Passage:
********
Burns and co-director Lynn Novick take a "many sides" approach to history at a time when "many sides" is a tool of obfuscation.

Bettmann/Getty Images

The Vietnam War, Ken Burns and Lynn Novick’s latest historical opus, opens with Karl Marlantes discussing the code of silence many Americans upheld when it came to the war. “Coming home from Vietnam was close to as traumatic as the war itself,” says the Matterhorn author and Vietnam veteran. “For years, nobody talked about Vietnam. ... It was so divisive. It’s like living in a family with an alcoholic father. Shh. We don’t talk about that. Our country did that with Vietnam.” Familiar footage of the war is then played backwards. Helicopters, pushed off aircraft carriers following the fall of Saigon, rise out of the ocean. Tanks roll in reverse. Bombs fly back into mortars, bullets back into guns, tear gas back into canisters. Truncheons move away from the breasts of American protesters, while Phan Thị Kim Phúc—the Napalm Girl—runs the other way.
********
[Page images and their extracted text]
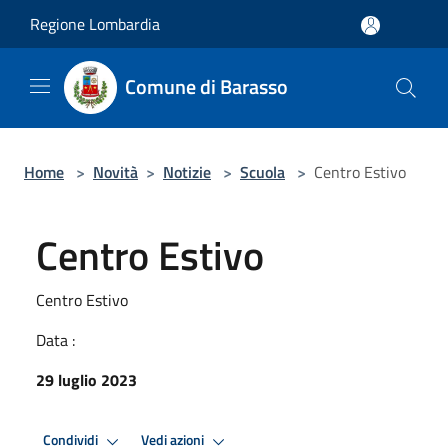
Salta al contenuto principale
Regione Lombardia
Comune di Barasso
Home
>
Novità
>
Notizie
>
Scuola
>
Centro Estivo
Centro Estivo
Centro Estivo
Data :
29 luglio 2023
Condividi
Vedi azioni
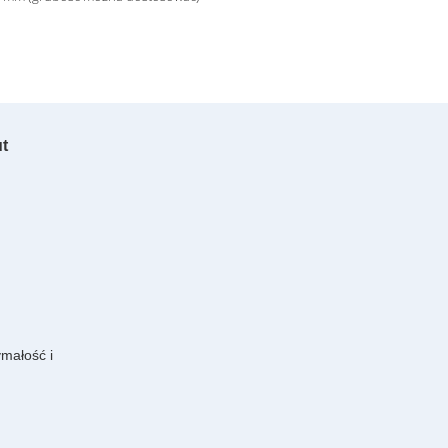
ut
małość i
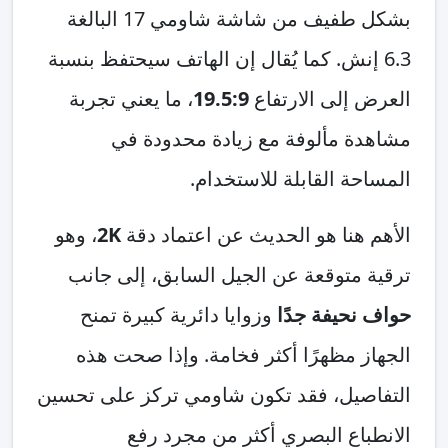
بشكل طفيف من شاشة شاومي 17 البالغة
6.3 إنش. كما يُقال إن الهاتف سيحتفظ بنسبة
العرض إلى الارتفاع
19.5:9
، ما يعني تجربة
مشاهدة مألوفة مع زيادة محدودة في
المساحة القابلة للاستخدام.
الأهم هنا هو الحديث عن اعتماد دقة
2K
، وهو
ترقية متوقعة عن الجيل السابق، إلى جانب
حواف نحيفة جدًا
وزوايا دائرية كبيرة تمنح
الجهاز مظهرًا أكثر فخامة. وإذا صحت هذه
التفاصيل، فقد تكون شاومي تركز على تحسين
الانطباع البصري أكثر من مجرد رفع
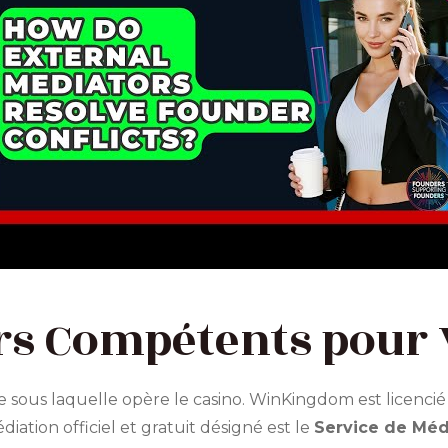
urs Compétents pou
 sous laquelle opère le casino. WinKingdom est licencié
ation officiel et gratuit désigné est le
Service de Méd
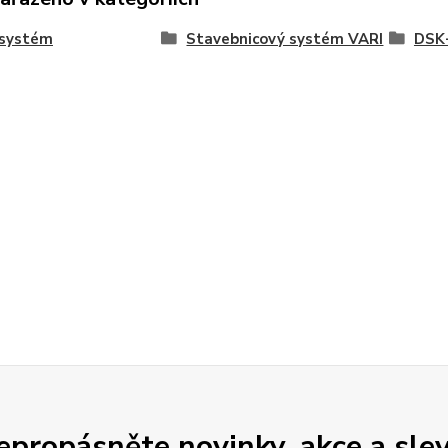
 systém
Stavebnicový systém VARI
DSK
epropásněte novinky, akce a slev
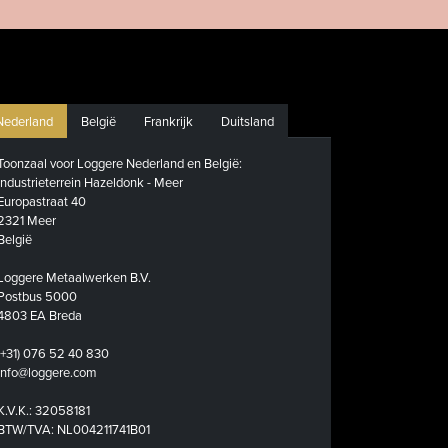
Nederland
België
Frankrijk
Duitsland
Toonzaal voor Loggere Nederland en België:
Industrieterrein Hazeldonk - Meer
Europastraat 40
2321 Meer
België
Loggere Metaalwerken B.V.
Postbus 5000
4803 EA Breda
(+31) 076 52 40 830
info@loggere.com
K.V.K.: 32058181
BTW/TVA: NL004211741B01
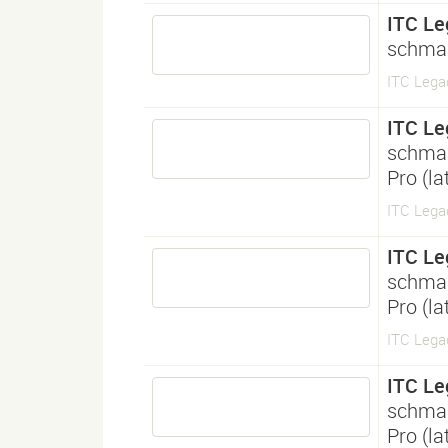
ITC Le
schmal
ITC Legac
ITC Le
schmal
Pro (l
ITC Legac
ITC Le
schmal
Pro (l
ITC Legac
ITC Le
schmal
Pro (l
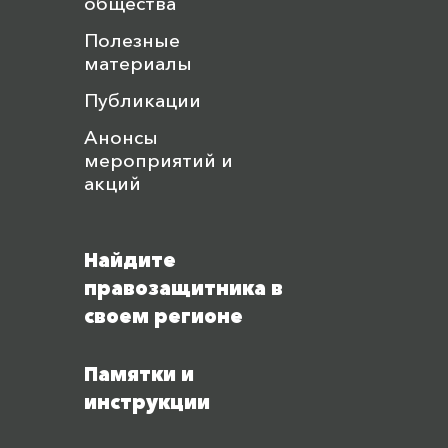
общества
Полезные
материалы
Публикации
Анонсы
мероприятий и
акций
Найдите
правозащитника в
своем регионе
Памятки и
инструкции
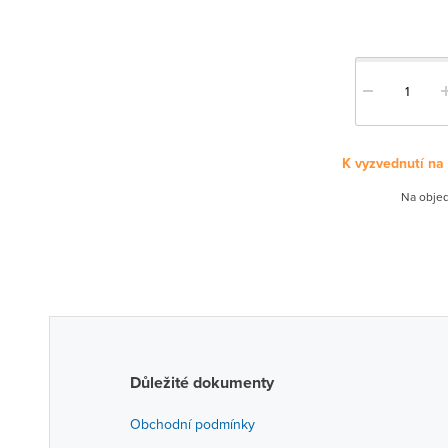
K vyzvednutí na
Na objed
Důležité dokumenty
Obchodní podmínky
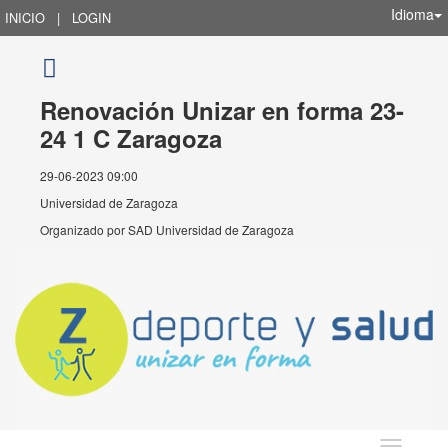
Idioma
INICIO
|
LOGIN
Renovación Unizar en forma 23-
24 1 C Zaragoza
29-06-2023 09:00
Universidad de Zaragoza
Organizado por
SAD Universidad de Zaragoza
Idioma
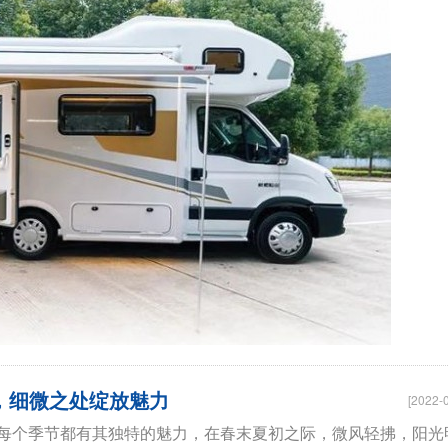
修，细微之处绽放魅力
[2022-
每个季节都有其独特的魅力，在春末夏初之际，微风轻拂，阳光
********
Required work:
1. In the passage about the Vietnam War documentary, who speaks at the opening of the series about the code of silence surrounding the war?
2. Extend the passage about the Vietnam War documentary, picking up after its final sentence.

Responses to the tasks:
1. Karl Marlantes, the Vietnam veteran and author of Matterhorn.

2.
It’s not particularly subtle, but Ken Burns has not built a career as an auteur of Americana on the back of subtlety. By rolling back all our past associations, The Vietnam War aims to wholly reconstruct our understanding of it. The first five minutes of this documentary’s 900-minute runtime act as a kind of palate cleanser for 50-plus years of division and silence, while pointing to a grander ambition: to arrive at a big, baggy historical truth that everyone can agree on. “From the start, we vowed to each other that we would avoid the limits of binary political perspective and the shortcuts of conventional wisdom and superficial history,” Burns and Novick write in the introduction to the series’ accompanying book. “This was a war of many perspectives, a Rashomon of equally plausible ‘stories,’ of secrets, lies, and distortions at every turn.”

In our fractured historical moment, Burns and Novick defiantly make films predicated on the notion of a unified culture. Burns and Novick have stressed that The Vietnam War is about bringing people together—about creating a “reconciliation.” It’s a common theme of Burns’s work. The Civil War, still his most famous documentary, argued that the Civil War was necessary to forge two halves of a country that had been at odds since their inception. It also implicitly suggested that the documentary itself, which humanized both slaves and Confederate soldiers, played an integral role in finishing the job—in bringing all Americans together in a final understanding of the war. But Burns and Novick’s balanced approach ultimately gives everyone too much credit, while shying away from dishing out blame to those who deserve it. In their ostentatious rejection of ideology, they have sneakily put forth their own: that these rival perspectives are of equal value. It is an ideology that is increasingly out of step with our times.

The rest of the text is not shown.